We investigated the endothelin production and endothelin receptor activity of pericardial mesothelial cells obtained from spontaneously hypertensive rats (SHR) and Wistar-Kyoto (WKY) rats. The pericardial mesothelial cells were maintained in vitro and the production of endothelin-1 by these cells was evaluated by using a sensitive sandwich-type enzyme immunoassay for endothelin-1 and big endothelin-1. Endothelin receptor subtypes were pharmacologically analyzed by measuring the changes of intracellular Ca2+ concentration ([Ca2+]i) in pericardial mesothelial cells. Mesothelial cells from both strains produced more immunoreactive endothelin-1 than big endothelin-1. The production of immunoreactive endothelin-1 progressively increased in a culture time-dependent manner. The amount of immunoreactive endothelin-1 detected after 72 h in pericardial mesothelial cells of SHR was significantly (P0.05) higher than that in the cells of WKY rats (SHR: 196.7 +/- 19.1 pg/10(6) cells; WKY: 122.7 +/- 10.6 pg/10(6) cells). Endothelin-1 and endothelin-3 induced elevation of [Ca2+]i in pericardial mesothelial cells.

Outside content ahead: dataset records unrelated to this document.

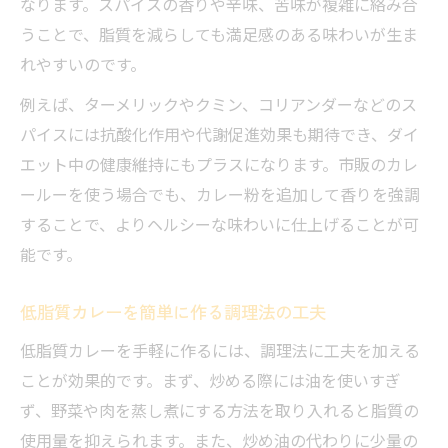
なります。スパイスの香りや辛味、苦味が複雑に絡み合
うことで、脂質を減らしても満足感のある味わいが生ま
れやすいのです。
例えば、ターメリックやクミン、コリアンダーなどのス
パイスには抗酸化作用や代謝促進効果も期待でき、ダイ
エット中の健康維持にもプラスになります。市販のカレ
ールーを使う場合でも、カレー粉を追加して香りを強調
することで、よりヘルシーな味わいに仕上げることが可
能です。
低脂質カレーを簡単に作る調理法の工夫
低脂質カレーを手軽に作るには、調理法に工夫を加える
ことが効果的です。まず、炒める際には油を使いすぎ
ず、野菜や肉を蒸し煮にする方法を取り入れると脂質の
使用量を抑えられます。また、炒め油の代わりに少量の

The selective agonist of the endothelin ETB receptor, sarafotoxin S6c, also induced elevation of [Ca2+]i. The endothelin- and sarafotoxin S6c-induced elevations of [Ca2+]i in pericardial mesothelial cells from SHR were greater than those in mesothelial cells from WKY rats. The endothelin ETB receptor antagonist, IRL 1038 ([Cys11,Cys15]endothelin-1-(11-21)), significantly inhibited the endothelin-1- and endothelin-3-induced changes in [Ca2+]i. The endothelin ETA receptor antagonist, FR 1393171 ((R)2-[(R)-2-[(S)-2-[[1-(hexahydro-1H-azepinyl)]carbonyl]ammino -4-methylpentanoyl]amino-3-[3-(1-methyl-1H-indoyl)]propio nyl]amino-3-(2-pyridyl)propionic acid), did not affect these changes. From these results, pericardial mesothelial cells from both SHR and WKY rats shared the ability to produce endothelin-1 spontaneously in culture, although consistently greater production was detected in cultures of SHR origin. Moreover, pericardial mesothelial cells of SHR origin may have increased numbers of endothelin ETB receptors and/or a more active signal transduction system compared with those of WKY rats. These results suggest that endothelin-1 may play an important role in the pericardium in an autocrine and/or paracrine fashion.